ASSIGNED TASK: Continue the article on writing flexible YAML shapes in Go from the point where it stops.

EXTRACT TO READ:
Abhinav Gupta | About

How to write flexible YAML shapes in Go

Table of Contents

1. Introduction

With gopkg.in/yaml.v2, you can evolve a YAML shape in a backwards-compatible manner by implementing the yaml.Unmarshaler interface on your type.

Consider the following shape.

type Config struct {
  Users []string `yaml:"users"`
}

Valid YAML input for this shape takes the following form.

users:
  - alice
  - bob
  - carol
  - dave

Suppose that the program evolves over time, and there is now need to optionally specify a role for users. Valid roles are: User, Mod, and Admin. User is the default role.

type Role int

const (
  RoleUser Role = iota
  RoleMod
  RoleAdmin
)

func (r Role) String() string {
  switch r {
  case RoleUser:
    return "user"
  case RoleMod:
    return "mod"
  case RoleAdmin:
    return "admin"

GIVEN INFORMATION:
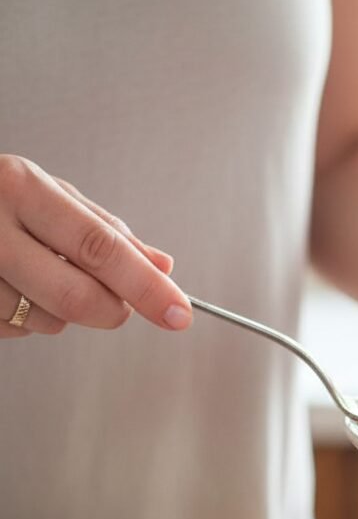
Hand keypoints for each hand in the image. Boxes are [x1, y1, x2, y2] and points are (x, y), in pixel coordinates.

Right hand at [0, 155, 190, 339]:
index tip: (179, 313)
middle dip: (112, 310)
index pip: (101, 248)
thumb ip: (104, 230)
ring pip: (44, 321)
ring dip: (60, 313)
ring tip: (38, 276)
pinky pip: (14, 331)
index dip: (147, 287)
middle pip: (76, 296)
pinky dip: (26, 320)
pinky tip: (12, 287)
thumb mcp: (46, 194)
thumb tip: (162, 266)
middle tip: (121, 305)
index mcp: (20, 188)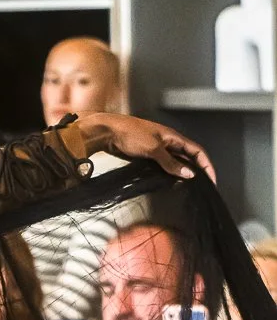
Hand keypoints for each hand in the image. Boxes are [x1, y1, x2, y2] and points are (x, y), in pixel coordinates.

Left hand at [71, 112, 214, 181]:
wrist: (107, 132)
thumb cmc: (129, 134)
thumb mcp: (153, 149)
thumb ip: (170, 163)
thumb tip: (189, 174)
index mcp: (174, 137)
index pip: (198, 151)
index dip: (207, 165)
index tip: (212, 180)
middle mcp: (169, 142)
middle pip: (190, 157)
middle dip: (198, 171)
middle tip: (203, 186)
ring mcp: (158, 149)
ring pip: (177, 162)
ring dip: (184, 173)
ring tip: (189, 187)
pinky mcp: (148, 156)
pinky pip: (164, 166)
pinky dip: (170, 174)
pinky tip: (170, 183)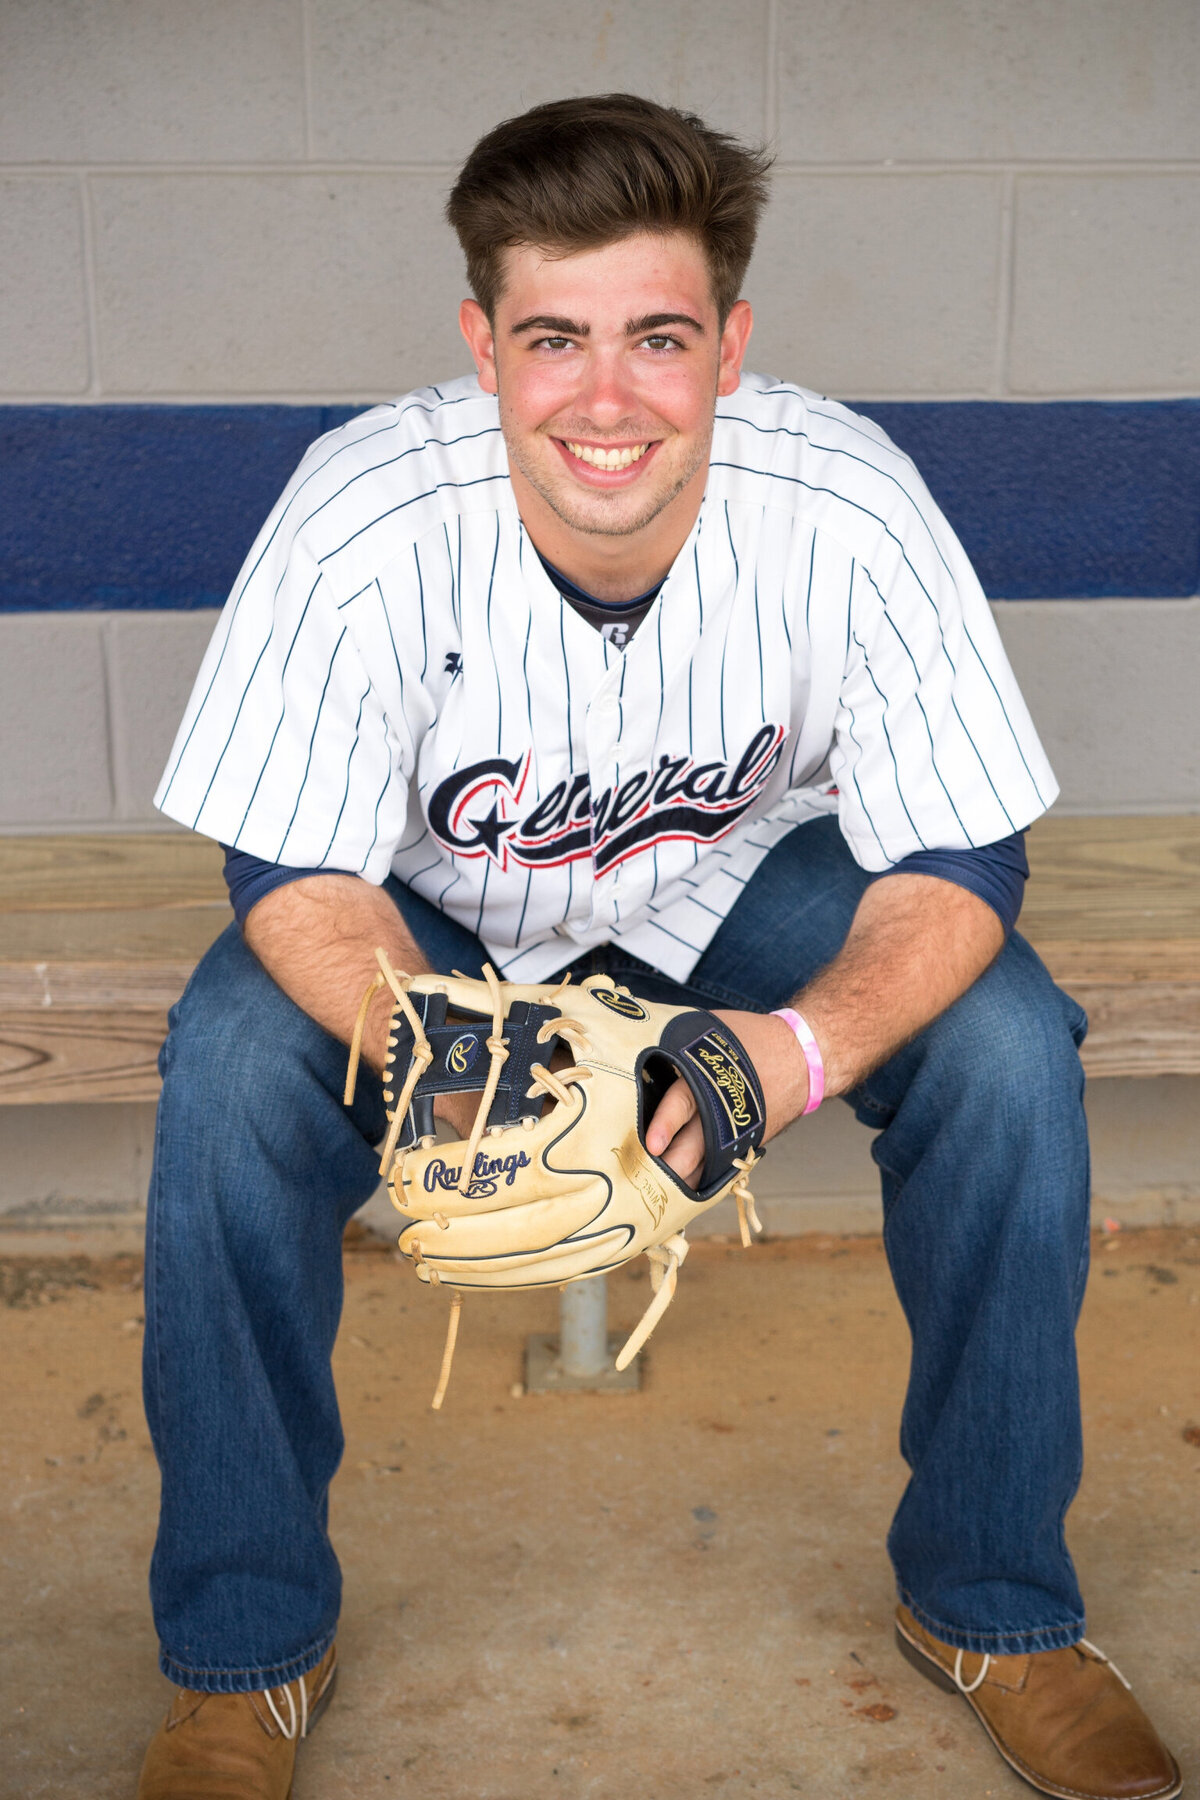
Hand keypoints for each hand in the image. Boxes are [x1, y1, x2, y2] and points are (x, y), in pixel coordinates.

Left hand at [644, 1009, 811, 1187]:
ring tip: (657, 1196)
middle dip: (669, 1167)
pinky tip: (682, 1192)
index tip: (652, 1143)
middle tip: (644, 1184)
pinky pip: (718, 1168)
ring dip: (682, 1180)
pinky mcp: (743, 1145)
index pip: (684, 1101)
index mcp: (711, 1078)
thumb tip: (629, 1039)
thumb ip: (674, 1045)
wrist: (802, 1056)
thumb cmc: (747, 1039)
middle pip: (694, 1146)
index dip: (666, 1123)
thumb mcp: (707, 1032)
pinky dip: (700, 1179)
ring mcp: (735, 1132)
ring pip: (705, 1165)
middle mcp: (723, 1110)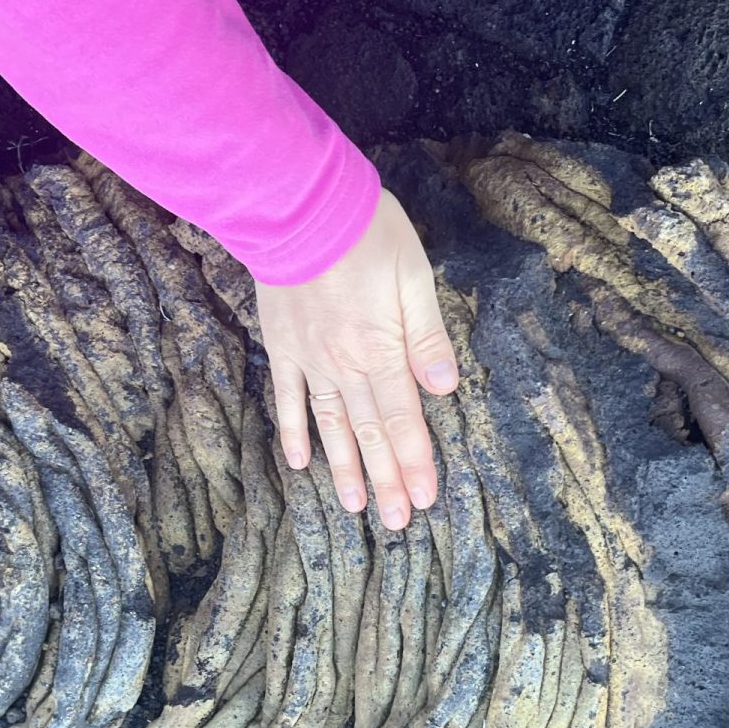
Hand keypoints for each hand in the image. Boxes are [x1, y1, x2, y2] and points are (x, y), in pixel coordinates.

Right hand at [256, 190, 458, 529]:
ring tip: (354, 507)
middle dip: (386, 481)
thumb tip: (445, 389)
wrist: (296, 206)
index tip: (424, 498)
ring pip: (330, 428)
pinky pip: (289, 399)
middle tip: (397, 521)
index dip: (415, 462)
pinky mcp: (283, 346)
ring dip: (345, 469)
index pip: (404, 419)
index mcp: (380, 351)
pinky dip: (294, 433)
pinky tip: (300, 462)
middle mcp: (344, 367)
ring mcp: (310, 360)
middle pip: (370, 434)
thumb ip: (428, 337)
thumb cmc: (366, 233)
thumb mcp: (413, 275)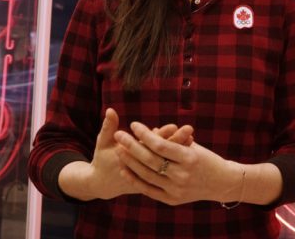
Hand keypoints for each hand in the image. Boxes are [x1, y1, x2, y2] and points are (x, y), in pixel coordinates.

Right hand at [58, 109, 193, 200]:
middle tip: (189, 129)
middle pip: (161, 156)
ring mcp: (146, 178)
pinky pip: (167, 170)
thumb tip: (110, 110)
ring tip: (192, 138)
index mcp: (129, 159)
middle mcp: (140, 170)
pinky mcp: (152, 182)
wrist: (105, 185)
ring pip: (166, 164)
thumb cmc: (103, 160)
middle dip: (175, 142)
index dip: (161, 136)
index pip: (149, 147)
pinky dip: (175, 160)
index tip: (174, 126)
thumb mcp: (104, 143)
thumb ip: (108, 127)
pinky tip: (188, 149)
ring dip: (179, 151)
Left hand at [113, 122, 243, 205]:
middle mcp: (182, 175)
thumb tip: (151, 132)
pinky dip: (135, 179)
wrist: (221, 183)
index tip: (134, 124)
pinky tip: (124, 169)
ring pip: (146, 174)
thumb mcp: (193, 146)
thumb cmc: (206, 158)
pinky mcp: (172, 200)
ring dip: (130, 161)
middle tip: (119, 134)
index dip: (145, 134)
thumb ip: (173, 140)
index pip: (161, 145)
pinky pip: (148, 189)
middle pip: (150, 159)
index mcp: (190, 158)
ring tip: (119, 150)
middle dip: (131, 145)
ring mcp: (176, 189)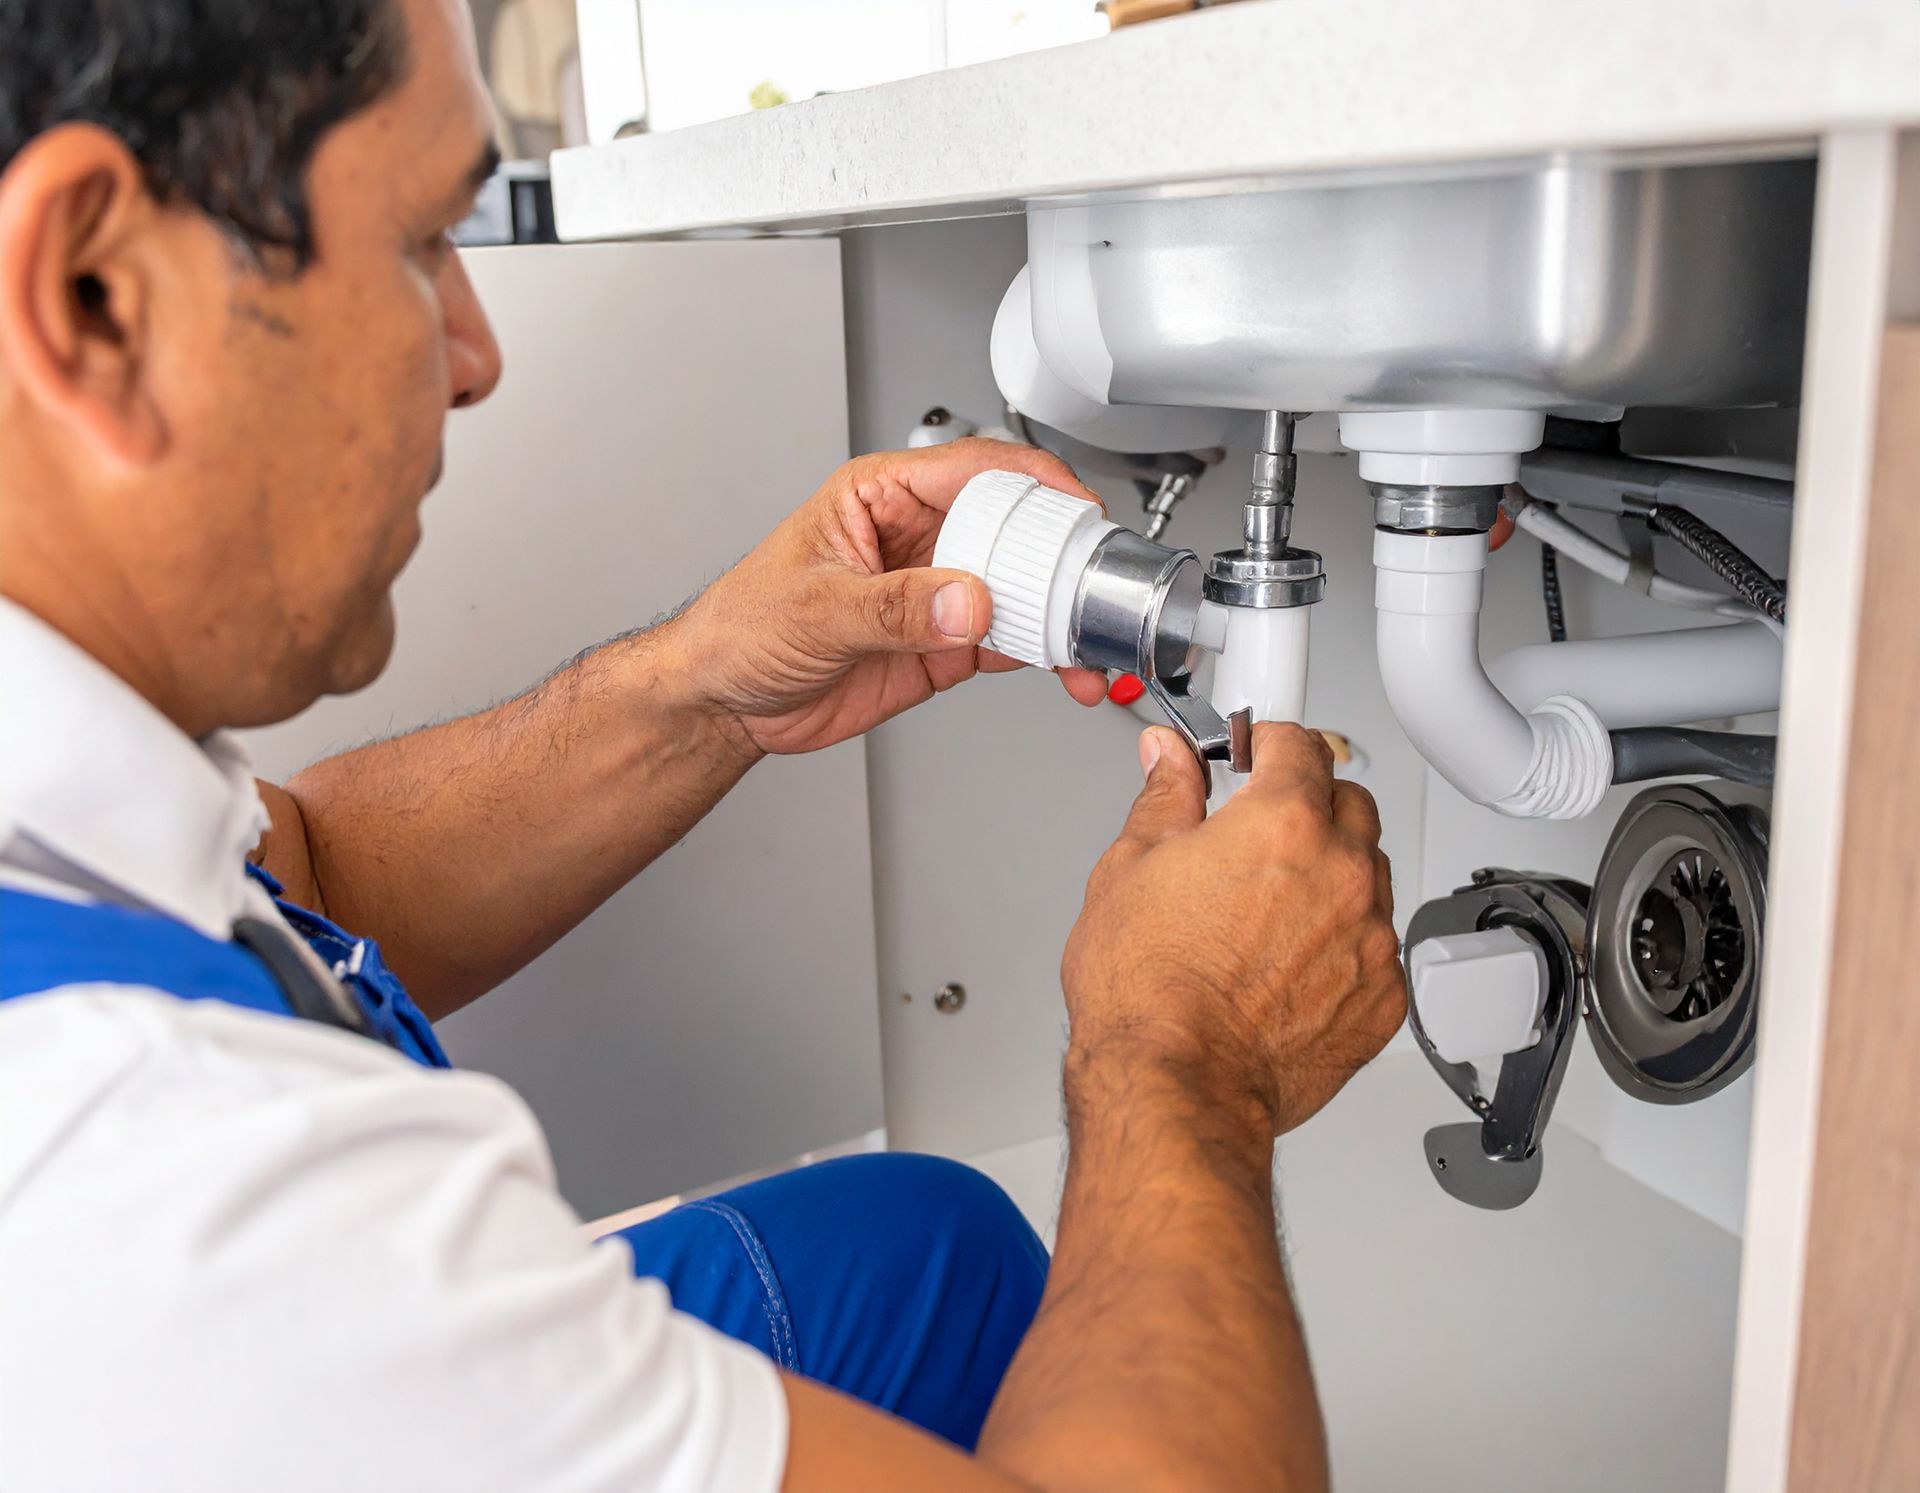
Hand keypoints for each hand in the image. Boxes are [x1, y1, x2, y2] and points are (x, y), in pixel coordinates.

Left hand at [669, 439, 1110, 756]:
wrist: (725, 702)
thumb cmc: (742, 628)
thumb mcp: (815, 610)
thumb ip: (896, 608)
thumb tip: (966, 602)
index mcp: (882, 495)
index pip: (975, 468)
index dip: (1034, 483)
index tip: (1075, 509)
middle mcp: (918, 536)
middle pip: (1014, 529)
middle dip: (1061, 557)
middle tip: (1092, 588)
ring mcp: (937, 591)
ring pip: (1021, 589)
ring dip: (1059, 615)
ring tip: (1087, 644)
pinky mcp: (945, 642)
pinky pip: (1009, 640)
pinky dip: (1042, 655)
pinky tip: (1062, 669)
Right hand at [1061, 722, 1406, 1136]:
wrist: (1175, 1084)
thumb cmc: (1147, 990)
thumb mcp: (1130, 868)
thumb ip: (1164, 798)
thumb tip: (1169, 759)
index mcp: (1281, 823)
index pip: (1300, 746)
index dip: (1271, 742)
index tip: (1256, 752)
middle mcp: (1340, 873)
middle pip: (1350, 803)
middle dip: (1310, 804)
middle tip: (1263, 829)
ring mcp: (1369, 938)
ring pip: (1370, 876)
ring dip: (1333, 874)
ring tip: (1272, 908)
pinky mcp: (1382, 999)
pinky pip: (1377, 948)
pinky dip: (1344, 946)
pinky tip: (1290, 965)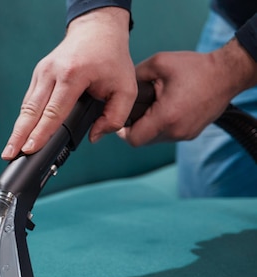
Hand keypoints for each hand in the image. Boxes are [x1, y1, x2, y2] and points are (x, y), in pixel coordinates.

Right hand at [1, 7, 136, 159]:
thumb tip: (94, 136)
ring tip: (9, 150)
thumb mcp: (126, 88)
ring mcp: (42, 72)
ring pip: (26, 107)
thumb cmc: (111, 59)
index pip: (53, 112)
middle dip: (19, 136)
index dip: (40, 133)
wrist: (97, 30)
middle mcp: (52, 73)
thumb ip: (115, 117)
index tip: (29, 149)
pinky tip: (20, 135)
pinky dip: (24, 119)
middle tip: (9, 155)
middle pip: (31, 111)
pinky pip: (29, 101)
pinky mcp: (38, 74)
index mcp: (73, 75)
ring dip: (17, 130)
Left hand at [119, 38, 256, 145]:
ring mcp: (185, 135)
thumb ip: (135, 76)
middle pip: (142, 141)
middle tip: (135, 111)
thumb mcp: (159, 63)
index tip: (123, 117)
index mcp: (166, 117)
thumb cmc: (194, 67)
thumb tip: (121, 89)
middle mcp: (176, 131)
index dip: (122, 131)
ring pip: (155, 140)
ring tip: (150, 108)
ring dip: (148, 128)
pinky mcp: (191, 134)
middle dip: (134, 128)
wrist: (227, 74)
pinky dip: (161, 127)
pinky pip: (168, 136)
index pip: (133, 139)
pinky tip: (163, 110)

REPLY:
  default:
    // unknown role
    return fmt.Sprintf("Role(%d)", int(r))
  }
}
💡 Tip

Prefer to start iota-based enumerations so that the default is zero. For example, since User is the default here, its value is zero.

If there is no obvious default, start enumerations at one.

2. False start

One way to quickly hack in support for roles is by adding a separate roles section.

roles:
  admins: [alice]
  mods: [dave]

This is brittle, complex, and inflexible.

Brittle

End users must now duplicate names from the users section into the roles section. It is easy to get a name wrong with a bad copy-paste or a typo.

Complex

The implementation must now cross-validate entries between users and roles.

Inflexible

This leaves no room for more properties to be associated with users. Every new property will end up with its own similar section, further exacerbating the prior two issues.

3. Evolve the schema

A better approach is to evolve the YAML schema so that each item in users can be one of two things:

  • a string specifying the name; this will behave like before

  • a user object specifying the name and other properties

The above will now take the following form.

users:
  - name: alice (1)
    role: admin
  - bob (2)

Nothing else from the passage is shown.